- **Document text**:
[Start of Attachment]

Any thoughts are appreciated. Apologies to any anti-CRM among us who take horror at the thought of being reduced to discussing National Register status. =)

Friday, February 10, 2006

Wow, more secret messages

For those of you who did not notice, the word "hell" in Holly's post "An Open Letter" is a link. Scroll down and check it out. What were you trying to say, Holly?

Thursday, February 09, 2006

Haikus for the Forgotten

For Mike and Scott:

Anthro research lab
"You can't use that in the film!"
Re-do, re-do, damn.

For Cady:

Parowan turquoise
Sourcing? Isn't that Joel's thing?
Academic thief

Wednesday, February 08, 2006

Mr. Yoder's Thesis: On-Line!

I forgot to previously mention that my thesis is now on-line at BYU. It feels good to have it done. Here's the link:
http://contentdm.lib.byu.edu/ETD/image/etd1052.pdf

Now what you do is go to this link and then scroll down to page number 9. Increase magnification to about 300% and look on the left hand side of the image. The excavators of North Creek, forever immortalized.

Tuesday, February 07, 2006

An Open Letter

Dear Everyone,

I've made haikus for all!

A Haiku for Chris:

Ho-ho-ho- wha? who?
Ho-ho-what the h? who cares?
More like, ho-ho-krap

A Haiku for Jenny:

Are you kidding me?
Rusty nails and can scatters
You get paid for this?

Oh, another haiku for Jenny!

Hole-in-top, matchstick?
Insignificant cowboys
Boring, boring, dumb

A Haiku for Aaron and the Fremont:

Fremont foragers
Don't loose your rabbit stick now!
Smelly pithouses

A Haiku for the Nabataeans:

Written language, kings,
Monumental structures....hmm..
Sounds like it's a state!

A Haiku for State-level societies:

Important cultures
Romans, Greeks, and Egyptians
No snail suckers here!

A Haiku for North American Archaeologists:

Burial digging
Don't let NAGPRA keep you down!
Night excavations

Now you can all pack your bags and go to Hell-

Love,
Holly

Saturday, February 04, 2006

A request for Resurrection:

So, I was sitting around trying to avoid writing my Western Shoshone paper for Great Basin and, as has become a somewhat ritualistic habit in the past month, wandered over to FOF for a bit of light reading. I couldn’t get past the Dashboard all day, however, with two results: 1) You were all spared a number of lame and/or dry comments on such things as I generally know nothing about…you may now stop celebrating, thank you, and read 2) I did a search for FOF to try a back way in and ended up accessing the first three or so lines of the last 82 some odd posts on a Blogger search page that was actually working.

I’ll grant that it was a stunted view of what’s gone on over the life of the blog, but I’m slightly disturbed at the loss of a lovely tradition that seemed to be burgeoning.

Where is the haiku?
I think it was a nice touch.
And Holly was alive.
Sniff.

[End of Attachment]

- **Data extract**:
[Start of Attachment]

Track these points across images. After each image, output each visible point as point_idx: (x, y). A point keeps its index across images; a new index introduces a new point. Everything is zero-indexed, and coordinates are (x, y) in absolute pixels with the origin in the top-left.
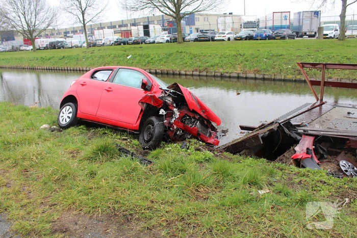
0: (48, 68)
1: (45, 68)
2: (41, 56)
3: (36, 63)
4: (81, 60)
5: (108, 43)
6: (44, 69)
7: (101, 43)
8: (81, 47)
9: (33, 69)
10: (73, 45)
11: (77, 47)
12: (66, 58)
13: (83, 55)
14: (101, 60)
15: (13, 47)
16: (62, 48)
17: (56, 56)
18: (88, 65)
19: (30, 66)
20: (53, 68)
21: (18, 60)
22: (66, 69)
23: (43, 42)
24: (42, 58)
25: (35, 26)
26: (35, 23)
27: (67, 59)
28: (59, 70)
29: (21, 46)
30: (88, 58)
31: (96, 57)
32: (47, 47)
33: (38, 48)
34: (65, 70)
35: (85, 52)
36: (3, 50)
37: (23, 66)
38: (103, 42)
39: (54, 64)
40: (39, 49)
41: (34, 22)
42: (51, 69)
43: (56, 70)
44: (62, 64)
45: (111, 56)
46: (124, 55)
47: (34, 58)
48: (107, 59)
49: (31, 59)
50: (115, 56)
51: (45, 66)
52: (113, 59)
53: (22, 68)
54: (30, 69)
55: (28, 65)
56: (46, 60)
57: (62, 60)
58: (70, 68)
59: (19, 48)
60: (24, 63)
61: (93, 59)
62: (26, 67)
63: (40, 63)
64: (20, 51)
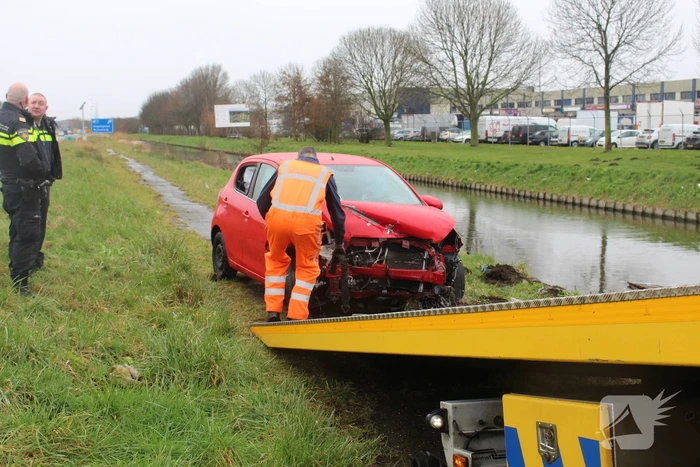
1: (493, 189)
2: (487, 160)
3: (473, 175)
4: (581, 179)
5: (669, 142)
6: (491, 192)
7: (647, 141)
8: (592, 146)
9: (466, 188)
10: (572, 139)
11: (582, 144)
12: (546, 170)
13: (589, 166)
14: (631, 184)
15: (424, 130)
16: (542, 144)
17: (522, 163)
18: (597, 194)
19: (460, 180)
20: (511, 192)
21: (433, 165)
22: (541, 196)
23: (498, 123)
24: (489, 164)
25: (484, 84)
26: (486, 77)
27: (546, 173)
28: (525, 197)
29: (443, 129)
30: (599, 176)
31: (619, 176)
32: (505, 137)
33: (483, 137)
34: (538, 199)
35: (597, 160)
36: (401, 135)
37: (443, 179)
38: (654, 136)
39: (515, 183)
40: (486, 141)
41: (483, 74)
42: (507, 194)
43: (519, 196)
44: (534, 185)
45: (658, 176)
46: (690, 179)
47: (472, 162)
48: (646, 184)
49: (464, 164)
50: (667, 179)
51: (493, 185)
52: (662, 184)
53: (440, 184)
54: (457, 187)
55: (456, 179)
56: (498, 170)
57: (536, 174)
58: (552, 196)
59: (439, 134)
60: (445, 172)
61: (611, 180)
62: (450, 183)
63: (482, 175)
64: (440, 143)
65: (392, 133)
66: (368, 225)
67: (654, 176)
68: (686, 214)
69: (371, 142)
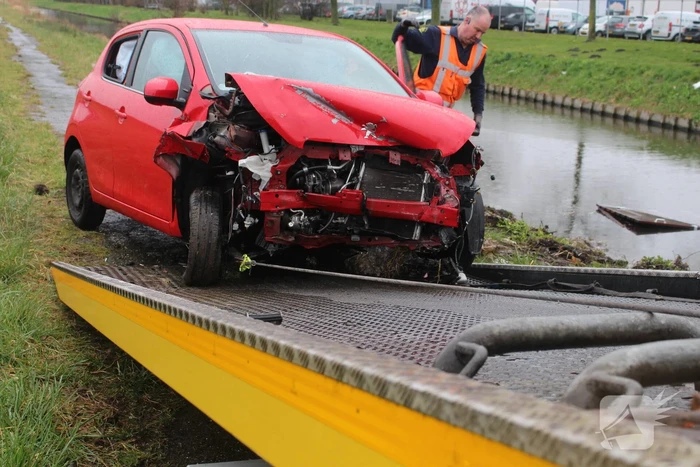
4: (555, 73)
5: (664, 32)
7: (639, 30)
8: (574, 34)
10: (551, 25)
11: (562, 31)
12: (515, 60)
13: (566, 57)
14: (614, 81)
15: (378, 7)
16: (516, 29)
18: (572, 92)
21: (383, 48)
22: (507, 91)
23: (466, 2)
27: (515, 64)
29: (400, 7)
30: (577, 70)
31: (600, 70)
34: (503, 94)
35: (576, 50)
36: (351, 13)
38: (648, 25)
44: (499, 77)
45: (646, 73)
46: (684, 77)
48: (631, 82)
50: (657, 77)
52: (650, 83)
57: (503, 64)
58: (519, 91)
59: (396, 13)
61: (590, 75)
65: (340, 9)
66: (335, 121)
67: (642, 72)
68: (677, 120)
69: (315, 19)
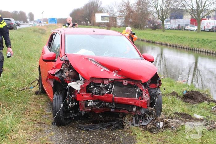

[End of Attachment]

- **What this task involves**: Copy everything in the archaeology blog excerpt from "A Haiku for State-level" down to "keep you down!". Rely on the archaeology blog excerpt alone.

- **Output for this task**:
A Haiku for State-level societies:

Important cultures
Romans, Greeks, and Egyptians
No snail suckers here!

A Haiku for North American Archaeologists:

Burial digging
Don't let NAGPRA keep you down!